I have a string as
sg_ts_feature_name_01_some_xyz
In this, i want to extract two words that comes after the pattern - sg_ts with the underscore seperation between them
It must be,
feature_name
This regex,
st = 'sg_ts_my_feature_01'
a = re.match('sg_ts_([a-zA-Z_]*)_*', st)
print a.group()
returns,
sg_ts_my_feature_
whereas, i expect,
my_feature
-
Have a look at this demo.Wiktor Stribiżew– Wiktor Stribiżew2015年09月26日 09:19:05 +00:00Commented Sep 26, 2015 at 9:19
-
stribizhev is too humble to put his best answer as just a comment and leave without traces....user2879704– user28797042015年09月26日 09:24:14 +00:00Commented Sep 26, 2015 at 9:24
-
No, I just was looking after my 2 children, I have no time to write a full answer. Glad you could solve your issue with others' help. Have a great weekend.Wiktor Stribiżew– Wiktor Stribiżew2015年09月26日 09:59:25 +00:00Commented Sep 26, 2015 at 9:59
2 Answers 2
The problem is that you are asking for the whole match, not just the capture group. From the manual:
group([group1, ...]) Returns one or more subgroups of the match. If there is a single argument, the result is a single string; if there are multiple arguments, the result is a tuple with one item per argument. Without arguments, group1 defaults to zero (the whole match is returned). If a groupN argument is zero, the corresponding return value is the entire matching string; if it is in the inclusive range [1..99], it is the string matching the corresponding parenthesized group.

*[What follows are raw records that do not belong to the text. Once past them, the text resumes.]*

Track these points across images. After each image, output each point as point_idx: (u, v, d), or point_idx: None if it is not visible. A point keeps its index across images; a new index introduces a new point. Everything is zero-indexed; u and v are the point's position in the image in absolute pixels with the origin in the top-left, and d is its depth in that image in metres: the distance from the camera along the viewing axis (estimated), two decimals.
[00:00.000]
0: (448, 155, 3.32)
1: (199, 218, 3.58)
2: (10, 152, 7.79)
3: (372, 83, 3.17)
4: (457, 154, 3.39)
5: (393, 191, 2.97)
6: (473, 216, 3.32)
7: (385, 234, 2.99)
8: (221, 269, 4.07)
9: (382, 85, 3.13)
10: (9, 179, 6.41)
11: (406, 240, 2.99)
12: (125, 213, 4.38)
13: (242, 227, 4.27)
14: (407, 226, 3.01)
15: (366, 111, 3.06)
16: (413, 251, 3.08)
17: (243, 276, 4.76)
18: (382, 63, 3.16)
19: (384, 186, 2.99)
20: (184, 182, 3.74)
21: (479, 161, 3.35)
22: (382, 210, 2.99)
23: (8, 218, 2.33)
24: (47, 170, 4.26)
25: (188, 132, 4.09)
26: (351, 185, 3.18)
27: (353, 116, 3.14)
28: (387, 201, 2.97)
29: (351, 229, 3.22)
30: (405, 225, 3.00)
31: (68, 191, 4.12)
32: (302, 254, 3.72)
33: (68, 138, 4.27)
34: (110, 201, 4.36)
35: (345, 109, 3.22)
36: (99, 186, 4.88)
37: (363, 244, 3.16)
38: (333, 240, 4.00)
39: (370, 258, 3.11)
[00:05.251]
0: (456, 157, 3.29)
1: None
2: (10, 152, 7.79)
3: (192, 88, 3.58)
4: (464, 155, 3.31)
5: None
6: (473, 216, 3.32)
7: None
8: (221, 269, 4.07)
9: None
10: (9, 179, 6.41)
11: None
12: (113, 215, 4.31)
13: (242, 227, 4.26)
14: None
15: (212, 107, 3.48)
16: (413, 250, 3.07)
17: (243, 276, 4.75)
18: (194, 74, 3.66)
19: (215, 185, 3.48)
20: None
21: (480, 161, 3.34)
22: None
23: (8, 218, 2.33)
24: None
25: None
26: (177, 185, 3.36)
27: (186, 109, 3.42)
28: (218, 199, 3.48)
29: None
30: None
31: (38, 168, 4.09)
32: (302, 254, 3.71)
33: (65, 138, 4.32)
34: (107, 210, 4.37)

and you asked for a.group() which is equivalent to a.group(0) which is the whole match. Asking for a.group(1) will give you only the capture group in the parentheses.
Comments
You can ask for the group surrounded by the parentheses, 'a.group(1)', which returns
'my_feature_'
In addition, if your string is always in this form you could also use the end-of string character $ and to make the inner match lazy instead of greedy (so it doesn't swallow the _).
a = re.match('sg_ts_([a-zA-Z_]*?)[_0-9]*$',st)